* What is being asked: Rewrite the lines of every record with "common name" changed to "everyday name" and nothing else altered. Leave the pictures out of your answer.

++++ Task input ++++

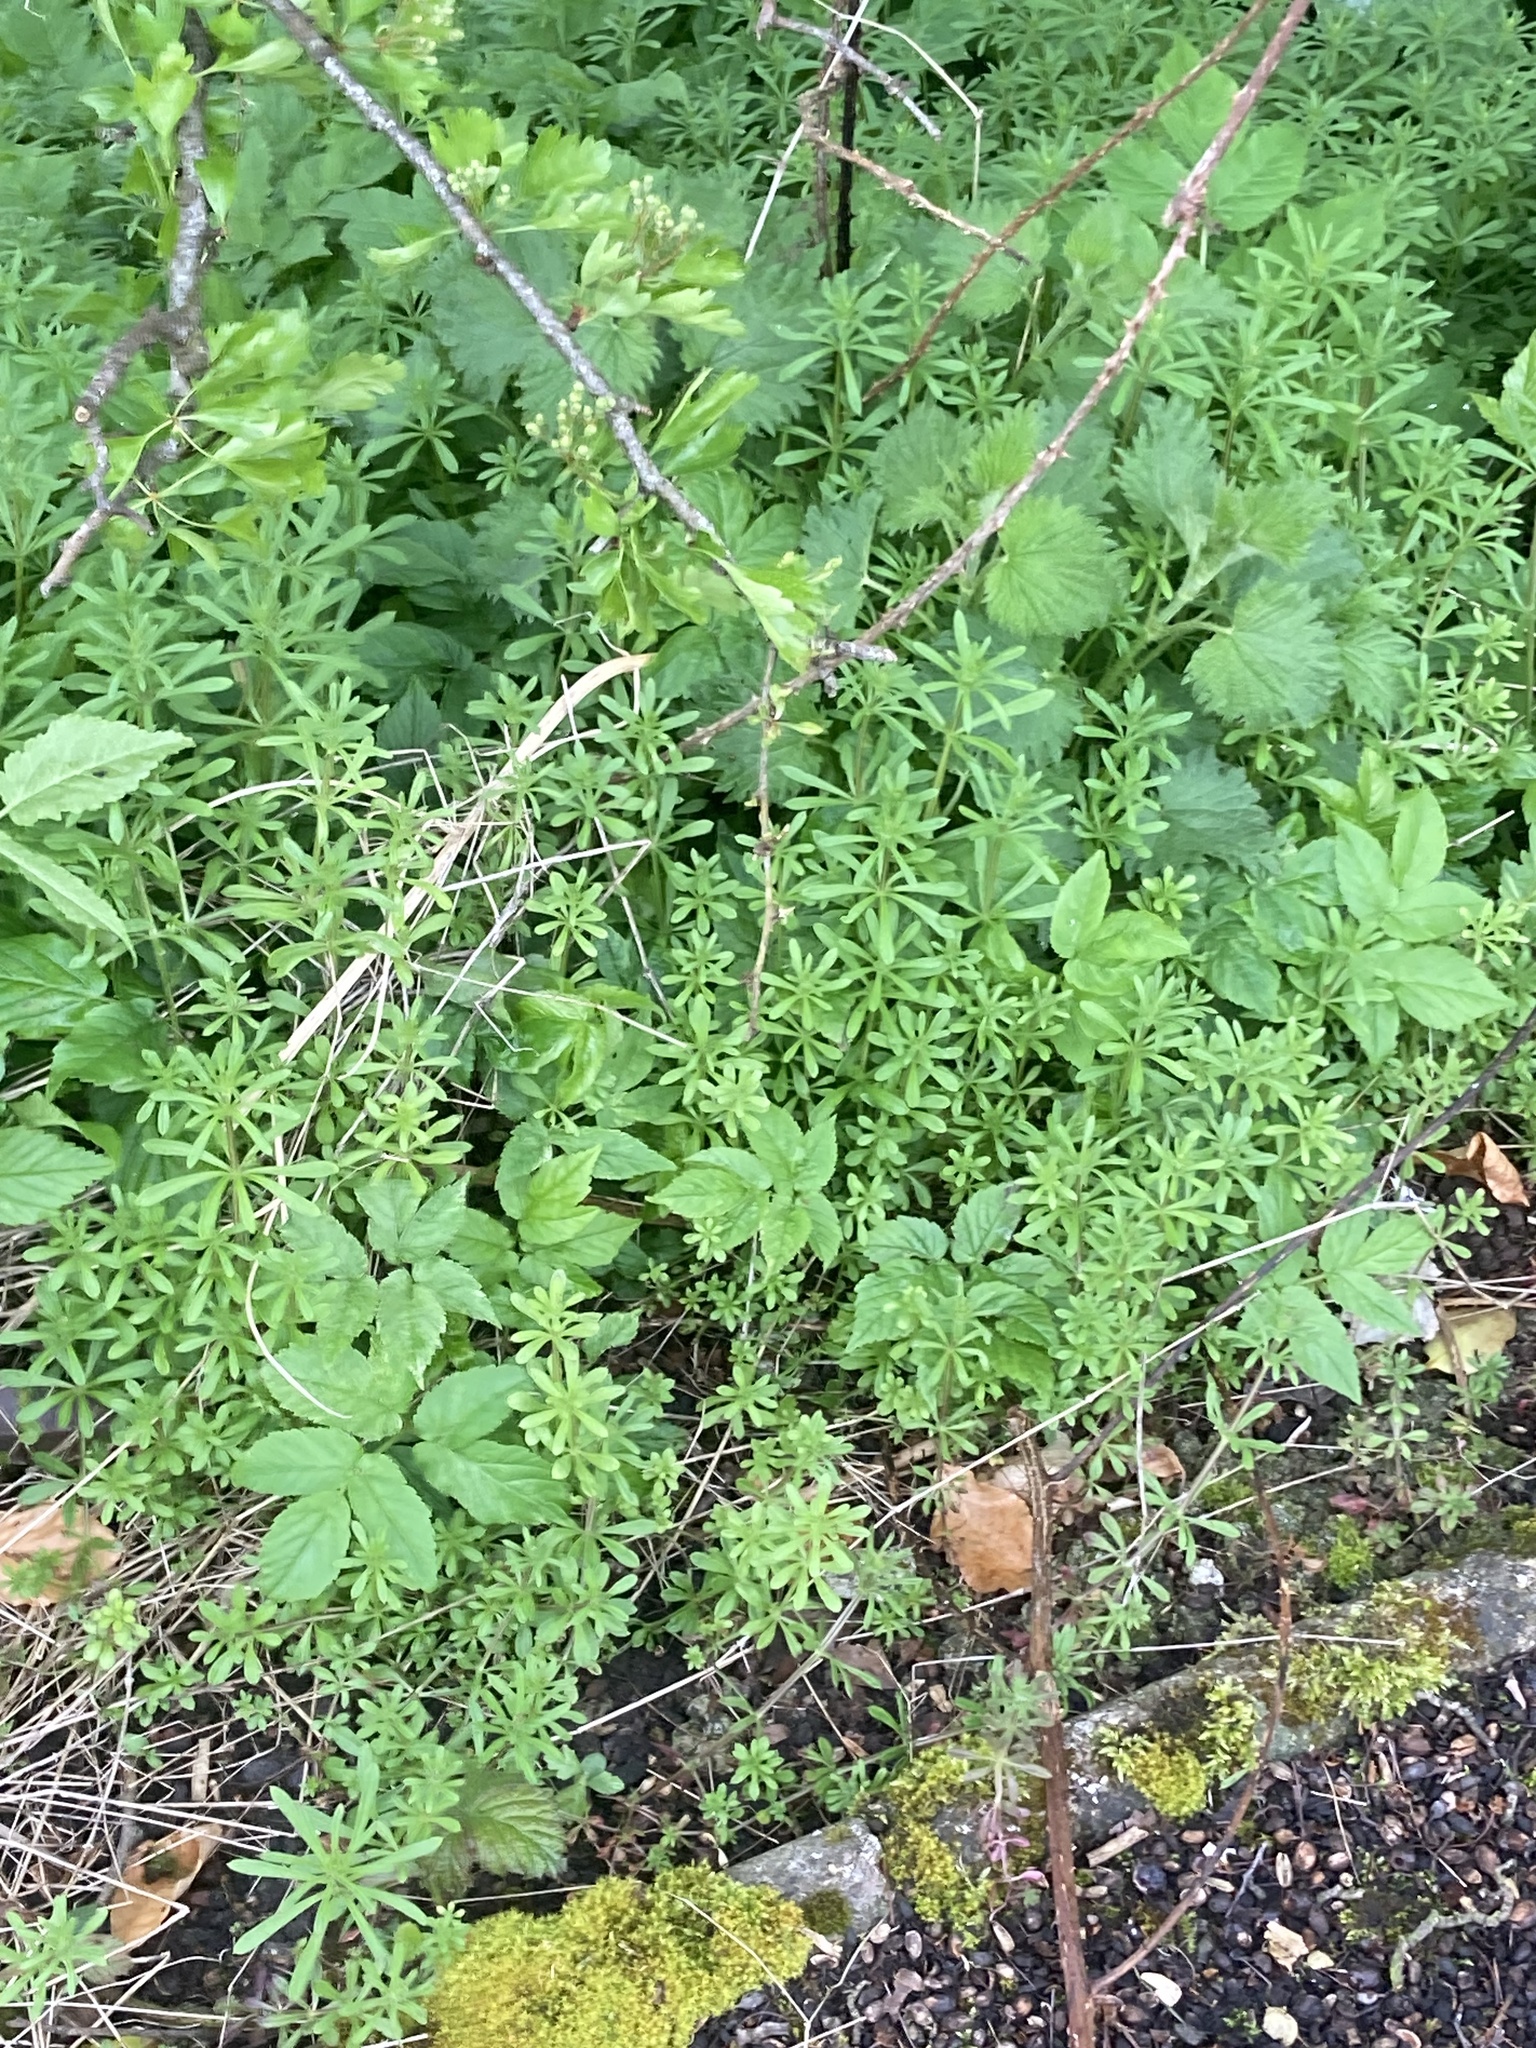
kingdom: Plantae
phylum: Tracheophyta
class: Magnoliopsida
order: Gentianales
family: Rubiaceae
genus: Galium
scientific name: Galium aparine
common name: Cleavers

++++

* Output below:
kingdom: Plantae
phylum: Tracheophyta
class: Magnoliopsida
order: Gentianales
family: Rubiaceae
genus: Galium
scientific name: Galium aparine
everyday name: Cleavers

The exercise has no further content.